- [Your objective]:
Retype the stretch of the records from the line containing "1x Cable de alimentación" through the line containing "র্বোচ্চ নিরাপত্তা দেওয়া হবে।’", including both of those lines. Omit the picture markers from your copy.

- [Supplied data]:
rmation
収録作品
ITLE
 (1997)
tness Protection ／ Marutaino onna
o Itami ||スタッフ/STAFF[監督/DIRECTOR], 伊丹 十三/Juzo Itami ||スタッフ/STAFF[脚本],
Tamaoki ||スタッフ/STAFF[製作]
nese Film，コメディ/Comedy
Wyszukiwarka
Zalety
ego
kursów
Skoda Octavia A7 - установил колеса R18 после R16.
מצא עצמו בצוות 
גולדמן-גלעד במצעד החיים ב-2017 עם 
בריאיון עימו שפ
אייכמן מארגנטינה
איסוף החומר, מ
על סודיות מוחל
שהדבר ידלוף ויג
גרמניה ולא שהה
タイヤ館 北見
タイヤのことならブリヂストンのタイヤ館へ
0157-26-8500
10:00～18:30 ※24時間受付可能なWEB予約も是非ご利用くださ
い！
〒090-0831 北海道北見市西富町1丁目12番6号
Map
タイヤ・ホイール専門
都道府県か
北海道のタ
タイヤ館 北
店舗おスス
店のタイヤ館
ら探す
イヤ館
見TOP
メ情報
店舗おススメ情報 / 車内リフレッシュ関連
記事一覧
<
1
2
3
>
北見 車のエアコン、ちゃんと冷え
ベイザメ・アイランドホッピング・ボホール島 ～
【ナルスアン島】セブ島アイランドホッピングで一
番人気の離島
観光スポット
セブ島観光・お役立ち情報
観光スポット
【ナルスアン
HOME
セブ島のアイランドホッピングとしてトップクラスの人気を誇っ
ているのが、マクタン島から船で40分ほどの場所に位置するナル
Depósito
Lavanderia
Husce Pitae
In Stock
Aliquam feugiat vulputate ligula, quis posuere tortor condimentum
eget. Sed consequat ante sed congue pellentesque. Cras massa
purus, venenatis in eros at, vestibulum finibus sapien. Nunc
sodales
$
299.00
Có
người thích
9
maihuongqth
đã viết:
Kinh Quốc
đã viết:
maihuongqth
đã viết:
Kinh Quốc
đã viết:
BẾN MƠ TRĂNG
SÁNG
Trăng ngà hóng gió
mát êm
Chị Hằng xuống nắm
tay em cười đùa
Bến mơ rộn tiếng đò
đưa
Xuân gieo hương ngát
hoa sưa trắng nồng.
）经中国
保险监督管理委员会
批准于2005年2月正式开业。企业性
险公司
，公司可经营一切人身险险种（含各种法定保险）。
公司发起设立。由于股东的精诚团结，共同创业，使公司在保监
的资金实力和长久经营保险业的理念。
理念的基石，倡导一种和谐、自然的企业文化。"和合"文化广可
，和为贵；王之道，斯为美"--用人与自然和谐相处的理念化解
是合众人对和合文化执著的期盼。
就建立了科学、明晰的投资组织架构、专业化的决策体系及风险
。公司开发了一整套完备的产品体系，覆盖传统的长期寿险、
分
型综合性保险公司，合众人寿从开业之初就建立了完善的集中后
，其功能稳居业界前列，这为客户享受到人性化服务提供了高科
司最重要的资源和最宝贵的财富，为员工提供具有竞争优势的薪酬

==

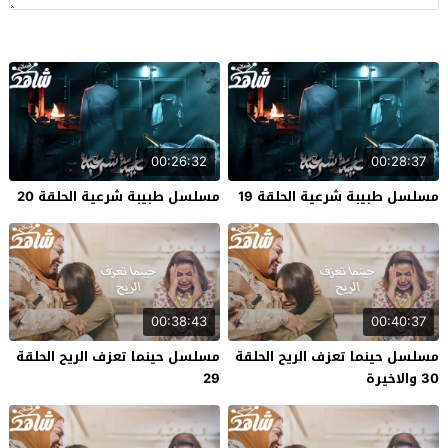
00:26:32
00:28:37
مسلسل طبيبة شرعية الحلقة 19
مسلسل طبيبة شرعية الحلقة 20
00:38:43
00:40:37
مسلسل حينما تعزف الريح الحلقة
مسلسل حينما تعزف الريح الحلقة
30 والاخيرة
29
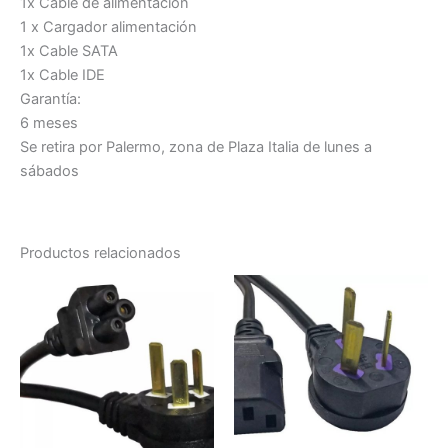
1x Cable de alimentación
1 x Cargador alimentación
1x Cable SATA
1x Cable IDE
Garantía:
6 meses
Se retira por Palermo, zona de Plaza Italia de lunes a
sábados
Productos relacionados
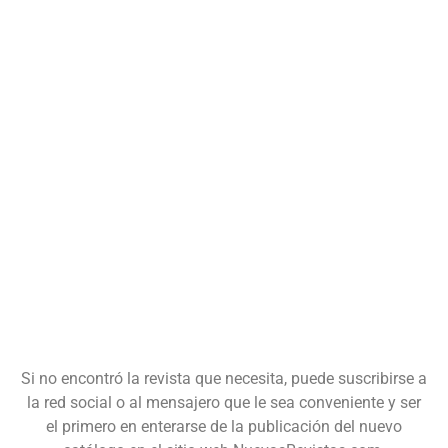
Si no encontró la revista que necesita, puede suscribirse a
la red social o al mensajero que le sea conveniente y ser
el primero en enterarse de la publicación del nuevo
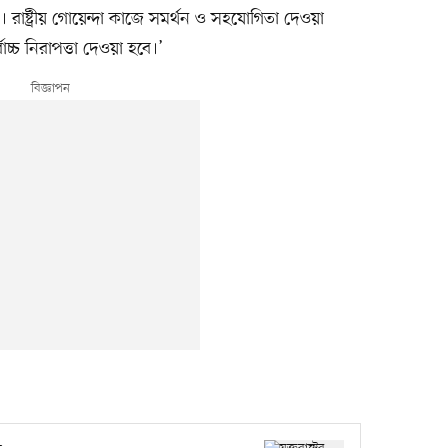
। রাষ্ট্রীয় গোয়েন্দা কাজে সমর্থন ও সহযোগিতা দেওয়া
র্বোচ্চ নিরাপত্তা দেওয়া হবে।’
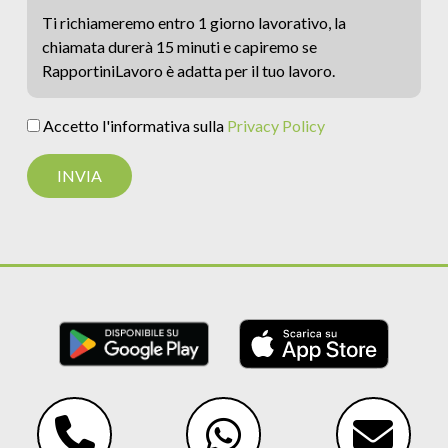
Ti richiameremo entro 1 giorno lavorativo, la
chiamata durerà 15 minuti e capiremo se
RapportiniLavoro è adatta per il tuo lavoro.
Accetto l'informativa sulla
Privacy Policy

==

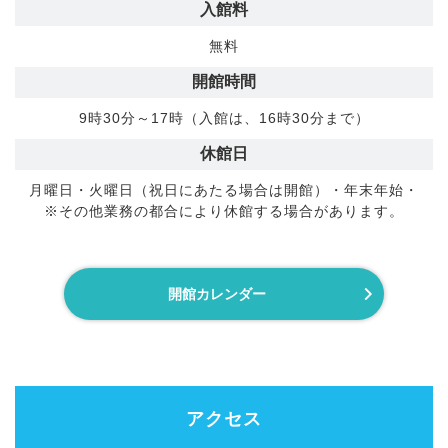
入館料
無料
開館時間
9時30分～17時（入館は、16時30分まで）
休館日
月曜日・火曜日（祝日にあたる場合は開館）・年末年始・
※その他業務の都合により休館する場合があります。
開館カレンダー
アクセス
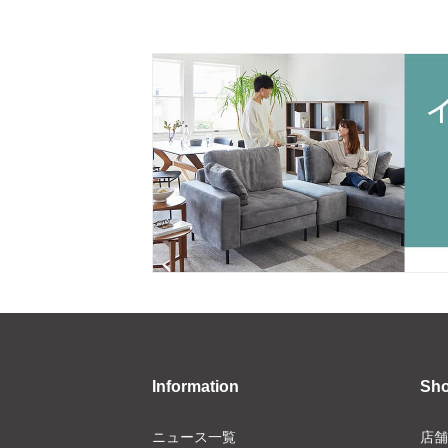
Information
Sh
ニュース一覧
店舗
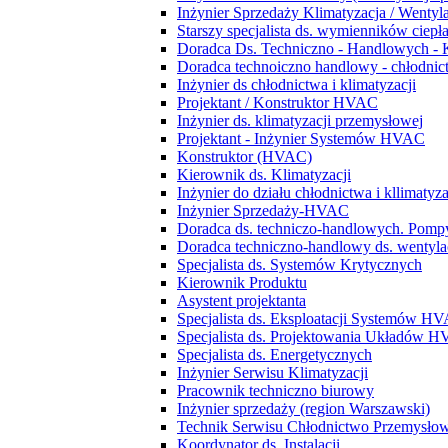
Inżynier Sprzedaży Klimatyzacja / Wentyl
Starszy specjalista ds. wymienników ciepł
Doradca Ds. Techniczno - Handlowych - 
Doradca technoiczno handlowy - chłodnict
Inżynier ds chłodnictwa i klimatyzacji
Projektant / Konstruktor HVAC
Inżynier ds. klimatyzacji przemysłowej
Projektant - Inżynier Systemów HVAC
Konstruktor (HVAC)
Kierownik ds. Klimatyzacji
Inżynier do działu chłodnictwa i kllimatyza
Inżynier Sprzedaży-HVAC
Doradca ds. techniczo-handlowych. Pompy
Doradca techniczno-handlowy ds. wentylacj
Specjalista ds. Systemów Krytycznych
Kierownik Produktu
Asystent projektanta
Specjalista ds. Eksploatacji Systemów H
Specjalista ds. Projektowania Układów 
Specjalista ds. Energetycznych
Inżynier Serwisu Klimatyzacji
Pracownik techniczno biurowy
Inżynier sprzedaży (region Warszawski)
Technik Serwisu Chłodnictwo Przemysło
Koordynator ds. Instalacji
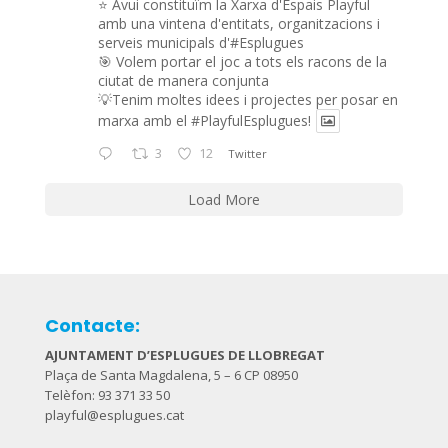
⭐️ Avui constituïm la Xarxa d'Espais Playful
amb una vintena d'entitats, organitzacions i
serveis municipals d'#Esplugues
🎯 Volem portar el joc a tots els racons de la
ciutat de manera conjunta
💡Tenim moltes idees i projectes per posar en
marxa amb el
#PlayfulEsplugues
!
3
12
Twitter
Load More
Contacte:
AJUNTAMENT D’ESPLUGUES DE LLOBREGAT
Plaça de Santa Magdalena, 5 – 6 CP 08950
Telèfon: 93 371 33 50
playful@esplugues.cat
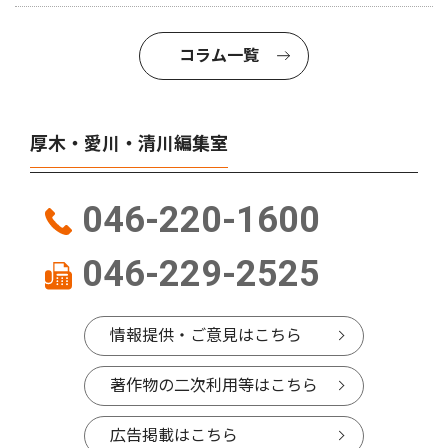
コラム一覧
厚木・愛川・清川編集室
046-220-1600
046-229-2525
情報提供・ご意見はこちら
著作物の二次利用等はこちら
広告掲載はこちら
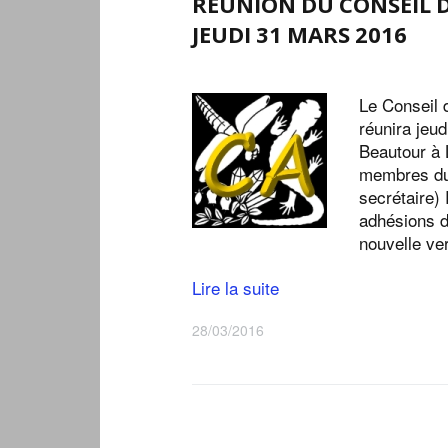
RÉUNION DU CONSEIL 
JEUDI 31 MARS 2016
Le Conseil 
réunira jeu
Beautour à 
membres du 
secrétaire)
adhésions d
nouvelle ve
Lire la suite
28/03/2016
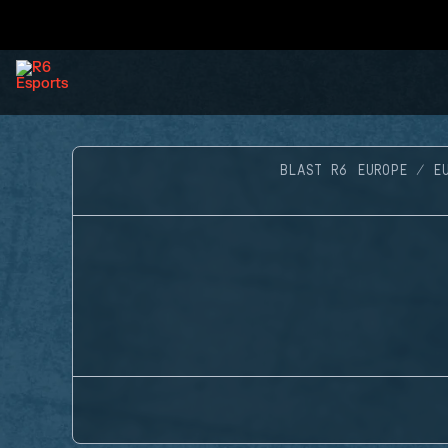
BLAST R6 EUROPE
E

- [Solution]:
1x Cable de alimentación
1 x Cargador alimentación
1x Cable SATA
1x Cable IDE
Garantía:
6 meses
Se retira por Palermo, zona de Plaza Italia de lunes a
sábados
Productos relacionados
Si no encontró la revista que necesita, puede suscribirse a
la red social o al mensajero que le sea conveniente y ser
el primero en enterarse de la publicación del nuevo
। রাষ্ট্রীয় গোয়েন্দা কাজে সমর্থন ও সহযোগিতা দেওয়া
র্বোচ্চ নিরাপত্তা দেওয়া হবে।’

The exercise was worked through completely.